Soon afterward she volunteered to write speeches for the War Production Board in Washington, and when World War II ended, President Harry S. Truman appointed her as a consultant to the Famine Emergency Committee. She met Mike Cowles while he was in Washington with the Office of War Information, and they were married in December 1946. It was around this time that she changed her first name to Fleur. The following year she joined Look as an associate editor. She added food and fashion to the magazine, which brought in increased advertising, and was instrumental in a redesign.

The couple began traveling to Europe, South America and Asia, where they met and interviewed world leaders like Churchill, Eva Perón and Madame Chiang Kai-shek. After she worked on Dwight D. Eisenhower’s successful presidential campaign in 1952, the White House sent her on fact-finding missions abroad and named her a special envoy to the coronation of Queen Elizabeth II.She and Mr. Cowles divorced in 1955, and within months she married Mr. Meyer, whom she had met on a plane. The couple took up residence in chambers in Albany, one of London’s most prestigious addresses, where Byron, Disraeli and Gladstone once lived. They also bought and restored Great Surries, an Elizabethan farmhouse on 650 acres in Sussex with rooms named for frequent guests like Cary Grant and Leslie Caron and a barn made acoustically perfect for performances by artists like Yehudi Menuhin.

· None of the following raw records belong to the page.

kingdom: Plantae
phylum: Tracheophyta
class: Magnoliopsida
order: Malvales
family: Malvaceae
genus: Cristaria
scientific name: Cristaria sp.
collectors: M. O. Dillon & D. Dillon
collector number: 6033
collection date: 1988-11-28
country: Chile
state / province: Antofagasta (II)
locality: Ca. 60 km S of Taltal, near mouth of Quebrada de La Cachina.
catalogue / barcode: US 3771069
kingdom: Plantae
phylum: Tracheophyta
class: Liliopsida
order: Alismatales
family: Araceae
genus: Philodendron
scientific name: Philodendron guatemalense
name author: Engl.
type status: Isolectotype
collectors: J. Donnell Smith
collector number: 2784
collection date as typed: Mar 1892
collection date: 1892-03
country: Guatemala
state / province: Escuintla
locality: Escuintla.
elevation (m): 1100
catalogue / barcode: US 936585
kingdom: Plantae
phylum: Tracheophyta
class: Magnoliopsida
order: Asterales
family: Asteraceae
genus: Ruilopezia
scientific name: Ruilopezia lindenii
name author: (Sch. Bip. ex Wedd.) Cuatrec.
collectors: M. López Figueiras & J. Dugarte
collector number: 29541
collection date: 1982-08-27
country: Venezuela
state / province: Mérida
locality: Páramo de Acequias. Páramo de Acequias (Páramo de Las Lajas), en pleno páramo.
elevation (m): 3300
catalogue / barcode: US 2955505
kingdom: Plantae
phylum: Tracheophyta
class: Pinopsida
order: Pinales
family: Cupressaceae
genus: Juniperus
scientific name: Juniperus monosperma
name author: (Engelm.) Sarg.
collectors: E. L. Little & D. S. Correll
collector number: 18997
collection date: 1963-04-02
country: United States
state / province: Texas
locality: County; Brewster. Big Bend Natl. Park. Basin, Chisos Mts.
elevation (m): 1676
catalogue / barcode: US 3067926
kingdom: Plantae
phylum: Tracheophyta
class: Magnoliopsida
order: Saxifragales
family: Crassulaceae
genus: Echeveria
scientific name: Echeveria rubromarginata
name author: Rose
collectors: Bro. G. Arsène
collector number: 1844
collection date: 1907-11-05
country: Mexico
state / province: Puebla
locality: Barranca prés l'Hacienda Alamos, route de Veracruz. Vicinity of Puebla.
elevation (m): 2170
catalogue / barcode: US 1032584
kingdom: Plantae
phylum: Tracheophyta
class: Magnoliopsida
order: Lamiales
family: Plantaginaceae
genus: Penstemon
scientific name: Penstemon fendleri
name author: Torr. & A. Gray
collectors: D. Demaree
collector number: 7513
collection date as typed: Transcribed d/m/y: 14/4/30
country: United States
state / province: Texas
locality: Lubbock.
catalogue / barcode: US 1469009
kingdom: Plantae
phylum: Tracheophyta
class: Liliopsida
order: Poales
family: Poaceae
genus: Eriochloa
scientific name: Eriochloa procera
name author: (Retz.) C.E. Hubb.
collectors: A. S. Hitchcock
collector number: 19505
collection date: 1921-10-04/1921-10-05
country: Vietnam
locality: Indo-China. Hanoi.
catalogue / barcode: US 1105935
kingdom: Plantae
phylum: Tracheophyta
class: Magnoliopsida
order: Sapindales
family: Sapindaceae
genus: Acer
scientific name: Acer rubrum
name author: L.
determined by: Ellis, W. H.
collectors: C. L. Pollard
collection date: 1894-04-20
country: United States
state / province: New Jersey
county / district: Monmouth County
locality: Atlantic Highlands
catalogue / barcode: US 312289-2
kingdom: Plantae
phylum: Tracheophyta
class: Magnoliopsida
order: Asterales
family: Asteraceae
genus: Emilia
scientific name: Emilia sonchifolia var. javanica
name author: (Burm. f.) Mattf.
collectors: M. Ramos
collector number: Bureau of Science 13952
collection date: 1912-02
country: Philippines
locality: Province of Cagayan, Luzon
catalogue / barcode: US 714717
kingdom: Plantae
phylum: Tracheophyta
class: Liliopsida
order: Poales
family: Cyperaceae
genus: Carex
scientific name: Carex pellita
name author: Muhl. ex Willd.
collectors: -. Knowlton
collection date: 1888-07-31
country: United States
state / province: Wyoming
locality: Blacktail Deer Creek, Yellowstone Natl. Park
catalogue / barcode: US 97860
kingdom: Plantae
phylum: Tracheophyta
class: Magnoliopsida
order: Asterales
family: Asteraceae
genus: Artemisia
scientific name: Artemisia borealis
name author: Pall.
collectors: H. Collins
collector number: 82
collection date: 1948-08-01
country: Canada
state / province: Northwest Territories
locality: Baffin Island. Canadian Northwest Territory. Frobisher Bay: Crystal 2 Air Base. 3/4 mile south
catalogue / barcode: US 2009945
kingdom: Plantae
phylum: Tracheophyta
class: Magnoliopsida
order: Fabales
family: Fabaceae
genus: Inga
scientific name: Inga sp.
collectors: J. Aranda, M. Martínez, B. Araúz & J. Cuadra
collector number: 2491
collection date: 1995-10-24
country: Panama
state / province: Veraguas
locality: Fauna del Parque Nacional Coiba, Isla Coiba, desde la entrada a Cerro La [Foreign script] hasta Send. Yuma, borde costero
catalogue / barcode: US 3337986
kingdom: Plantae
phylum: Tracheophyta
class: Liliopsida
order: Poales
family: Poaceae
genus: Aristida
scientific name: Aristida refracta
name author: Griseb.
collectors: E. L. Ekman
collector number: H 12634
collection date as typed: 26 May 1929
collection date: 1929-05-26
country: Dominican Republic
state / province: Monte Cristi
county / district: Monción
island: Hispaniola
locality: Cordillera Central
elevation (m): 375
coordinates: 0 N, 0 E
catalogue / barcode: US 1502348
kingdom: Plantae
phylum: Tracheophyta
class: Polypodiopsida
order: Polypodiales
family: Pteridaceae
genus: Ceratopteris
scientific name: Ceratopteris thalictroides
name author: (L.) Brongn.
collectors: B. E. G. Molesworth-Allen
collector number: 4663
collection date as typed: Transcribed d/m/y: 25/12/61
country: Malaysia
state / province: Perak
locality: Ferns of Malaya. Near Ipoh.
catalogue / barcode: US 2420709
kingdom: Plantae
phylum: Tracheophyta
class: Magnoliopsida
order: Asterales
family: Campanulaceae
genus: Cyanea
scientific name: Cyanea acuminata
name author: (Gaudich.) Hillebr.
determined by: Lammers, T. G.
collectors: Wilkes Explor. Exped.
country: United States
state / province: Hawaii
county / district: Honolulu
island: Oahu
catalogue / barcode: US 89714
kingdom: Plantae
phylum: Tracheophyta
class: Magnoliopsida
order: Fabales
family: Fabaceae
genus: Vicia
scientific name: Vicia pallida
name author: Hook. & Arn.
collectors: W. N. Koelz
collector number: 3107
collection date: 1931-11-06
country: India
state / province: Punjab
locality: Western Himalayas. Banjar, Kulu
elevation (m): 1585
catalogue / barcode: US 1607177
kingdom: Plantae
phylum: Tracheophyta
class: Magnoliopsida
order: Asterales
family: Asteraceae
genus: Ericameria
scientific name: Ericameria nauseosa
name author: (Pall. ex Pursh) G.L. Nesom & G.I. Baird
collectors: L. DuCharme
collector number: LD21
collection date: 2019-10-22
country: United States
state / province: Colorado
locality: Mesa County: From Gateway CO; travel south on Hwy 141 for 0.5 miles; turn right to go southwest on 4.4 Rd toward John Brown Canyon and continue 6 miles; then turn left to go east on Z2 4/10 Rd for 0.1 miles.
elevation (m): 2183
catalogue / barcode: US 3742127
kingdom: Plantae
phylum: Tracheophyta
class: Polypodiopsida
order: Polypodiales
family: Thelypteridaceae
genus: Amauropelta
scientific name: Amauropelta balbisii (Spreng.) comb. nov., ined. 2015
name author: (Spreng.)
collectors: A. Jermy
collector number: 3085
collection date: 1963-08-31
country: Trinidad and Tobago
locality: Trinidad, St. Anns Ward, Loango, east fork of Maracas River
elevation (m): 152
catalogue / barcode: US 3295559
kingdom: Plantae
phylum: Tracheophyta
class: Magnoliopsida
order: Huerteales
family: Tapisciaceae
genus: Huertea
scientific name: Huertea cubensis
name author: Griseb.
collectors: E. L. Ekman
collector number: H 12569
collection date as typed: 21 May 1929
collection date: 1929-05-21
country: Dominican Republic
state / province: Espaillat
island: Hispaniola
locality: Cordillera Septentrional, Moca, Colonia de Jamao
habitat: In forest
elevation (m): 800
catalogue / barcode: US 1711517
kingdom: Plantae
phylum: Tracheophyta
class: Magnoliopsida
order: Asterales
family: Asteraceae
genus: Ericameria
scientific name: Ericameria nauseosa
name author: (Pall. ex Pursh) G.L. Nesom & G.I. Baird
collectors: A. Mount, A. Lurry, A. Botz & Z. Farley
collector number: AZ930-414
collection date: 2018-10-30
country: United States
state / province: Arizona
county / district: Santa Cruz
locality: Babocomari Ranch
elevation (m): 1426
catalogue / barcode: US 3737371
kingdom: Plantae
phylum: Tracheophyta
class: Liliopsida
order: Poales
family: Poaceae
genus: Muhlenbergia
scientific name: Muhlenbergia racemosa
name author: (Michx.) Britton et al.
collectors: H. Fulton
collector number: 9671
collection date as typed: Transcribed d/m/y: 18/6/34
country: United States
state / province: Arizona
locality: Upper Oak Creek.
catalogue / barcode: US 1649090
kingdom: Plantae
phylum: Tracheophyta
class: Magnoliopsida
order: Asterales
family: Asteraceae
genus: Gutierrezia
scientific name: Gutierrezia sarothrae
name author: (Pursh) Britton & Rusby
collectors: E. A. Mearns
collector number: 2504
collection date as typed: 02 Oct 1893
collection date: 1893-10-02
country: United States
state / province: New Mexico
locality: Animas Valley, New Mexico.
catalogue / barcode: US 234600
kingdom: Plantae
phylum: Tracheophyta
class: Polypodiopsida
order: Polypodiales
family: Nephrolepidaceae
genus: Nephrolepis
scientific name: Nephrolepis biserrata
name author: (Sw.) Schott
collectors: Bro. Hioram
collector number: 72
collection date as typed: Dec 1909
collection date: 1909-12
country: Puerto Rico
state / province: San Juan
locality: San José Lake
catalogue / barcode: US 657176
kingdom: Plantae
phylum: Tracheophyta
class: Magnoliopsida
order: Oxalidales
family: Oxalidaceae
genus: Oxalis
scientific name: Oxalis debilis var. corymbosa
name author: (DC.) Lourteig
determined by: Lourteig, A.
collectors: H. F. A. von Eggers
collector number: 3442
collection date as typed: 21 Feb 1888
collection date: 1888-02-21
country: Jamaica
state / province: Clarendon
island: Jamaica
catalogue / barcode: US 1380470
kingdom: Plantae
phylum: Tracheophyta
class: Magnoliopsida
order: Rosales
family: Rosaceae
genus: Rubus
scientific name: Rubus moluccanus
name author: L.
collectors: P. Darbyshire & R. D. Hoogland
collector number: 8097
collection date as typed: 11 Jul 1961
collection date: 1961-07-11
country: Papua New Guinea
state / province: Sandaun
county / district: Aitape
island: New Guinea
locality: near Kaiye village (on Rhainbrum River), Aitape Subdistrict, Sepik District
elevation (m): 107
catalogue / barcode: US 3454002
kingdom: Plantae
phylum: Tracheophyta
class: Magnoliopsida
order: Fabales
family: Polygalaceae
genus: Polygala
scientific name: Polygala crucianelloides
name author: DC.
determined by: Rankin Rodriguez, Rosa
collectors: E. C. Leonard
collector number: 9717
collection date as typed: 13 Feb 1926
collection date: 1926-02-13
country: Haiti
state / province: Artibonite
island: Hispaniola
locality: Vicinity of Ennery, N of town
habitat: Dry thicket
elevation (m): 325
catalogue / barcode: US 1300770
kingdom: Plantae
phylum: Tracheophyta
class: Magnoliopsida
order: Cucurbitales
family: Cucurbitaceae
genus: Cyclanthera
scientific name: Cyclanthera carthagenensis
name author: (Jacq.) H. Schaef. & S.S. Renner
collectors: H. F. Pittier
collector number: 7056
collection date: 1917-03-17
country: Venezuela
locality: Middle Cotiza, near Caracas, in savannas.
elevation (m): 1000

The Meyers also restored a 12th-century castle in Trujillo, Spain, which they used as a holiday residence until selling it several years ago.

In 1994 the Harry Ransom Humanities Research Center at the University of Texas, Austin, opened the Fleur Cowles Room, a replica of her study in London. In 2003 Pratt Institute devoted an exhibition in Manhattan to the lasting influence of Flair.


Ms. Cowles gave up editing after marrying Mr. Meyer, but she continued to write books, adding to a bibliography that included the biographies “Bloody Precedent” (1951), about Juan and Eva Perón, and “The Case of Salvador Dalí” (1959). She also illustrated a number of her books, including “People as Animals,” “The Flower Game” and “The Life and Times of the Rose.” Her paintings of jungle beasts, huge flowers, birds and objects of nature, often in dreamlike sequences, were exhibited in cities around the world. In 1994 the National Museum of Women’s Art in Washington mounted a show of her paintings, prints and porcelain and crystal designs.